Photo: The Jakarta Post
France’s newly appointed Prime Minister Sébastien Lecornu has been plunged into turmoil just hours after taking office, as a nationwide protest movement disrupts transport, public services, and daily life across the country.
The grassroots movement “Let’s Block Everything” called on citizens to demonstrate against the government’s handling of the economy and political instability. Paris police reported that at least 75 people had been arrested by Wednesday morning, with images showing scuffles and blockades erupting in the capital.
The protests come on the heels of the resignation of former PM François Bayrou, who lost a confidence vote in the National Assembly after failing to secure support for proposed spending cuts and tax increases in the draft 2026 budget. Lecornu, a longtime Macron ally and former defense minister, is France’s fifth prime minister in less than two years.
Lecornu inherits a minority government struggling to navigate political divisions. Both far-left and far-right parties are calling for snap elections, while centre-left Socialists have openly criticized Macron’s approach, refusing to participate in key reforms.
France’s financial situation adds to the challenge. The national budget deficit is projected at 5.8% of GDP in 2024, while public debt has reached 113% of GDP—well above the EU’s recommended limits of 3% for deficits and 60% for debt. Economists warn that without careful fiscal management, France risks further economic instability.
Financial markets reacted cautiously to Lecornu’s appointment. France’s CAC 40 index opened 0.6% higher Wednesday, while the yield on the 10-year government bond fell slightly to 3.4728%. Investors are closely watching the upcoming review of France’s credit rating by Fitch, expected on Friday, where AA- status could be at risk if the budget and reforms fail to gain traction.

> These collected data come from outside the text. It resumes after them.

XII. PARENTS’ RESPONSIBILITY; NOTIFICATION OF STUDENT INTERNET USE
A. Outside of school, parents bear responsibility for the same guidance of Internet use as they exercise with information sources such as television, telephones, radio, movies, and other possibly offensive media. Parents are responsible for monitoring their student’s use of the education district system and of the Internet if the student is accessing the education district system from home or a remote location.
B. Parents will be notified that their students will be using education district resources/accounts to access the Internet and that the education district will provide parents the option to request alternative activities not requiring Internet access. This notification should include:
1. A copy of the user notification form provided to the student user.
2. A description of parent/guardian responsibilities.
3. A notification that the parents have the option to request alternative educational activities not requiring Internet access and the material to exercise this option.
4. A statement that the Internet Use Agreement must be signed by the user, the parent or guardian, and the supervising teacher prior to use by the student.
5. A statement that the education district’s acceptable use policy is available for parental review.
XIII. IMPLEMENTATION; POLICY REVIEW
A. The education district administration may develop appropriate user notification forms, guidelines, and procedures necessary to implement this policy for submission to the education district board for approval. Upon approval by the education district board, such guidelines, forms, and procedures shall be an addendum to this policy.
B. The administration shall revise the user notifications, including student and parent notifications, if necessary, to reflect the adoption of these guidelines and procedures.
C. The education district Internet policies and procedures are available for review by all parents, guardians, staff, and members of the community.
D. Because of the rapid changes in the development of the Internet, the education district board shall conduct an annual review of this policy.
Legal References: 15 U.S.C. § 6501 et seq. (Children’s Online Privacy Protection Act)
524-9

Analysts at Deutsche Bank and Danske Bank note that Lecornu’s immediate focus will be on negotiating approval for the 2026 budget, which includes proposed spending cuts and reforms to pensions and retirement age. Balancing public opposition with investor expectations will be critical to maintaining economic stability.
Lecornu’s tenure begins under intense scrutiny. The public resists cuts to social programs, while markets demand fiscal prudence. The new PM must also navigate a fragmented parliament and manage political unrest, all while preparing for the looming credit rating review.
“The new premier faces a tough balancing act, with immediate pressure on French government bonds and the broader economy,” said Kristoffer Kjær Lomholt, director of FX and rates strategy at Danske Bank. “Success will depend on his ability to negotiate both politically and financially.”
With social discontent on the rise and fiscal constraints looming, France’s economic and political trajectory in the coming months remains uncertain, putting Lecornu’s leadership and reform agenda under immediate pressure.